Wild Yam is a plant that has been used in alternative medicine for centuries, mainly to treat symptoms in menopause, rheumatoid arthritis, diverticulosis, muscular and gastro-esophageal cramps and more. It is said that there are over 600 species of wild yam and only 25 of them are considered edible as the rest have a rather bitter taste.
The roots and bulbs of wild yam contain a substance, diosgenin, which seems to relieve these symptoms. One thing to keep in mind is that although wild yam has estrogenic effect, our body does not convert diosgenin into estrogen, but it is the laboratory process that deals with it. This is how DHEA, a hormone that is normally produced in our body, tends to reduce over time. In particular, it is a precursor hormone that our body converts to either progesterone or estrogen (1).
Wild Yam and female hormones
One of the primary uses of wild yam has to do with its connection with female hormones, as it is often used for menopausal problems, premenstrual syndrome, libido, and fertility. However, this is about laboratory DHEA, which you can have through supplementation rather than eating wild yam.
DHEA and Menopause
Often, DHEA is used in menopause to help with symptoms like hot flashes, vaginal dryness, decreased sexual desire. There is still evidence that it can improve bone density, which is often reduced after menopause, thereby helping to prevent osteoporosis. However, further investigations are needed.
DHEA and Fertility
DHEA is often used by fertility specialists to increase the chance of conception. Researchers at Tel Aviv University had better results in treatments for infertility when combined with DHEA supplementation, with the chances of conception being increased three times (2). Other research on giving DHEA to women with limited ovarian reserve (DOR) has shown that it improves ovarian function and increases the chances of pregnancy (3).
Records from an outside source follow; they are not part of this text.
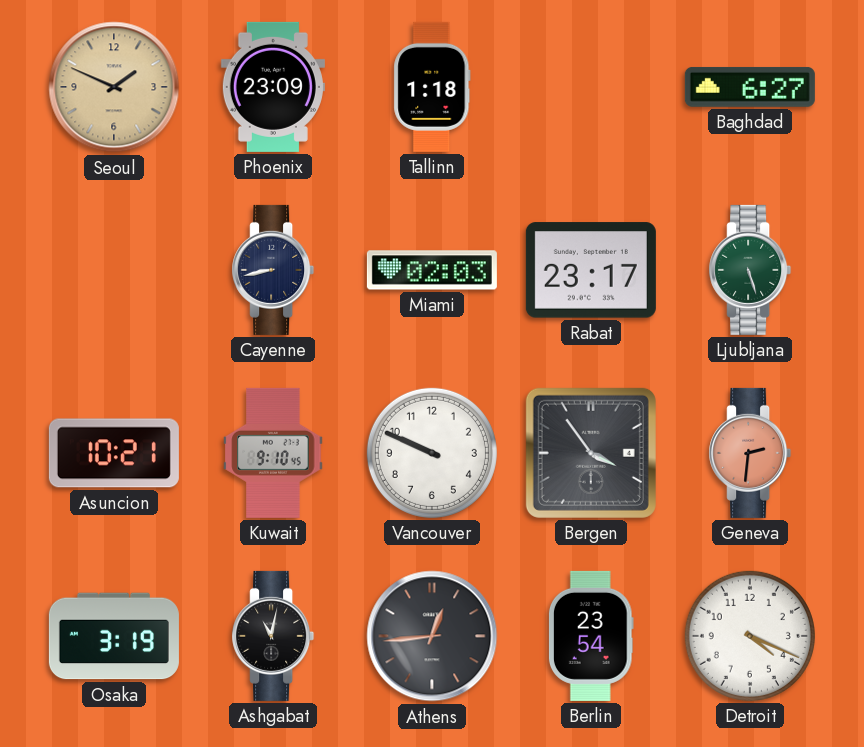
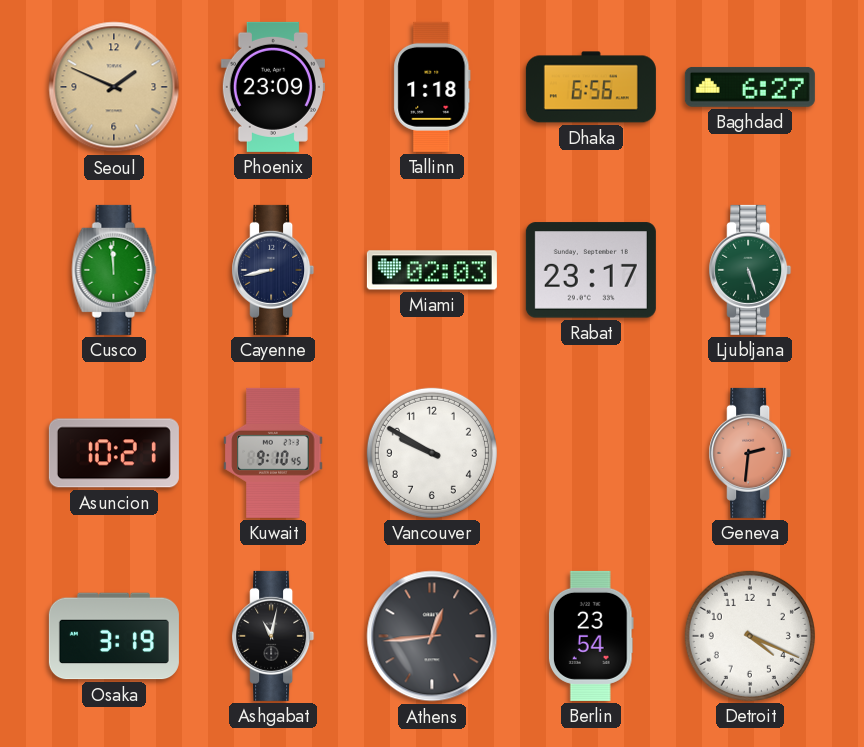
Dhaka: none -> 6:56
Cusco: none -> 11:59
Vancouver: 9:49 -> 9:50
Bergen: 3:54 -> none
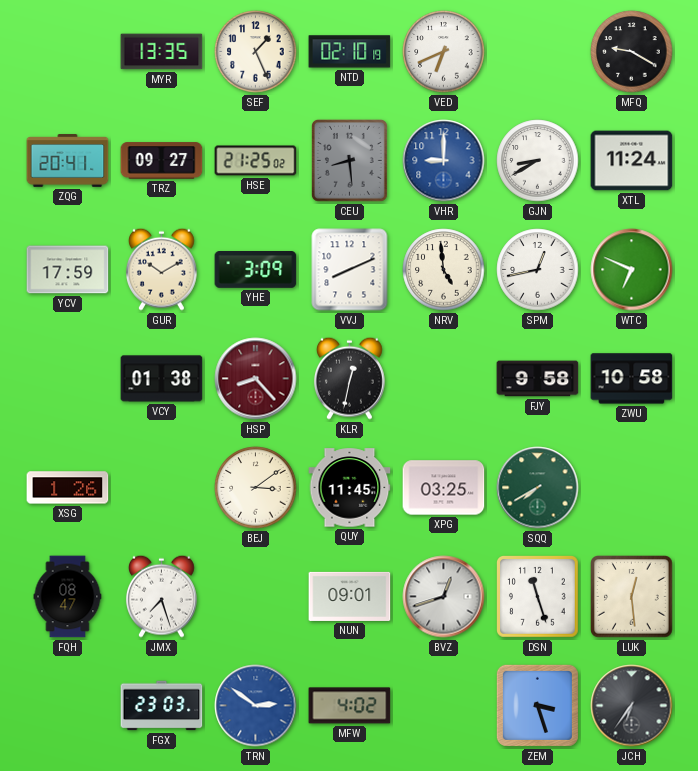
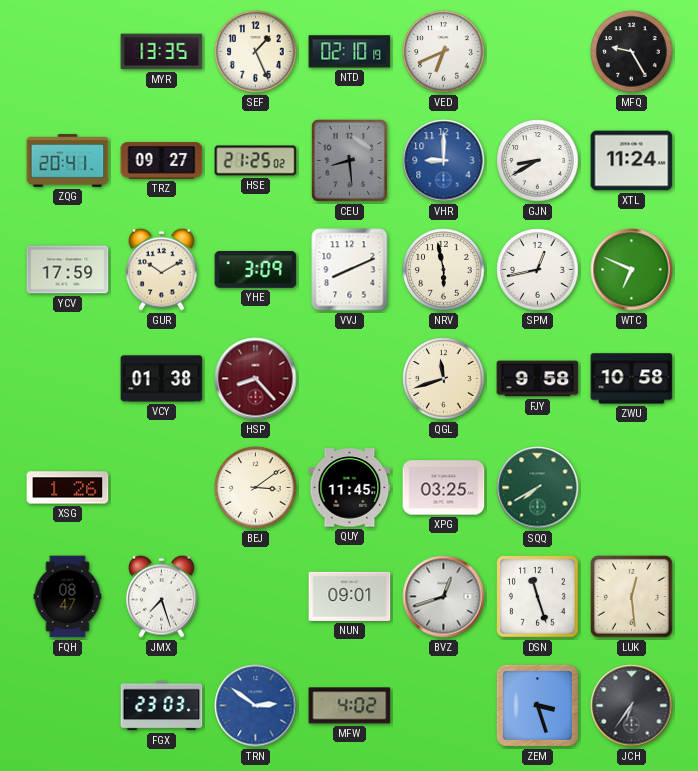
MFQ: 9:20 -> 9:25
NRV: 4:59 -> 5:58
KLR: 12:32 -> none
QGL: none -> 11:42
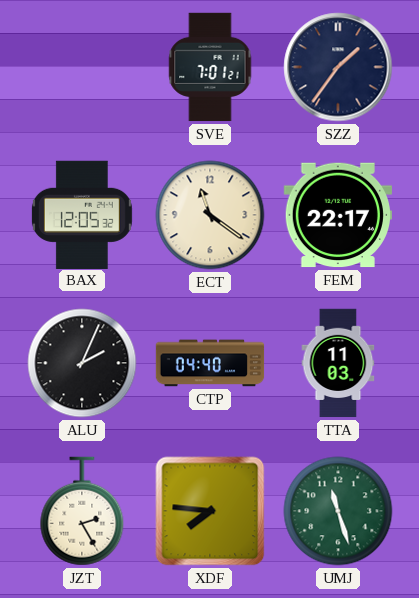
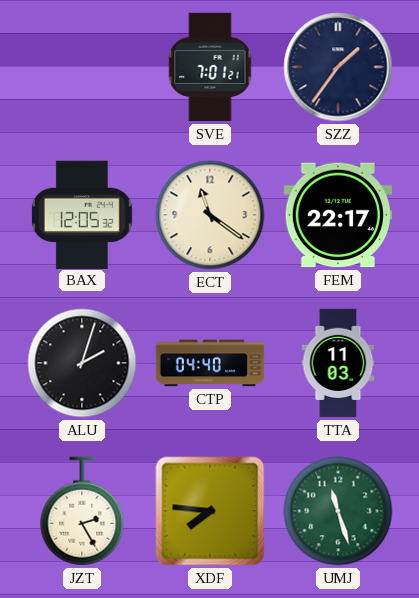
ALU: 2:04 -> 2:03
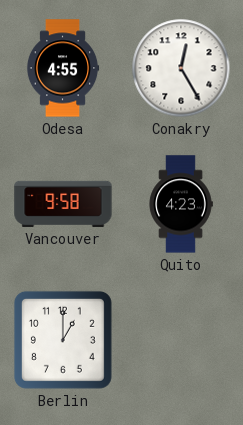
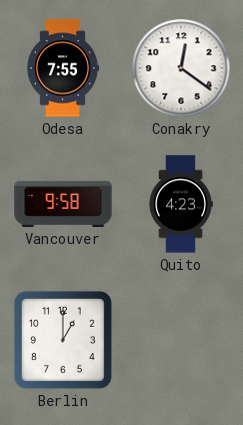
Odesa: 4:55 -> 7:55
Conakry: 12:25 -> 12:21
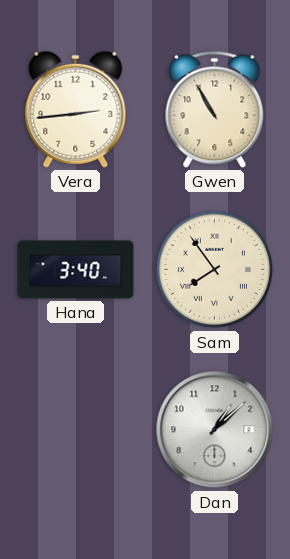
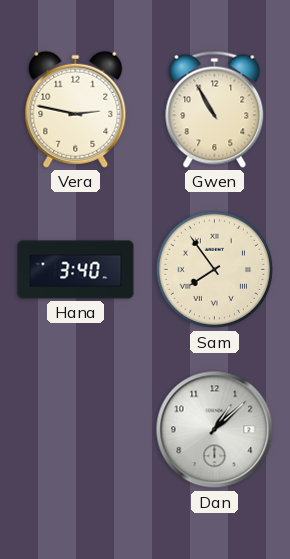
Vera: 2:44 -> 2:47
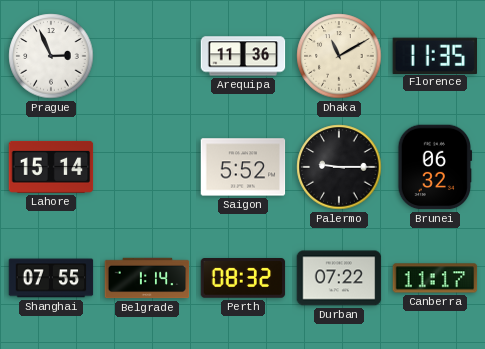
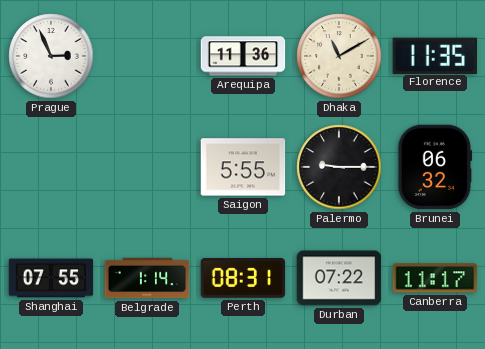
Lahore: 15:14 -> none
Saigon: 5:52 -> 5:55
Perth: 08:32 -> 08:31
Many women swear in it, but there are currently not many studies to support DHEA. As with all hormones, there are points that need attention, and DHEA is no exception. So you need to be careful about the dosage and the nature of the problem, so it is advisable to consult a specialist.
Wild Yam and Diverticulosis
Wild yam seems to be able to help in the case of diverticulosis. It is a condition often found in people over 50, with 30-40% possibility, and is often associated with a high refined carbohydrate and low fiber diet.
The deviations are essentially small “sacks” on the wall of the colon. When inflammation occurs in them, we are talking about diverticulosis, where abdominal pain, fever, and defecation disorders are observed.
Wild yam can help in this case, thanks to its antispasmodic and anti-inflammatory properties. As an antispasmodic it can help reduce the pain caused by abdominal cramps in the inflammatory area. Wild yam extract is often used in combination with valerian, peppermint, cramp bark (symptom of snowflake) to relieve symptoms (4).
DHEA is best avoided by people with hormonal disorders and in cases of hormone-dependent cancers, such as breast, ovarian, and prostate cancers, and those who are at increased risk for them. It is also not indicated for psychiatric disorders and depression, and those on medication should consult their physician first.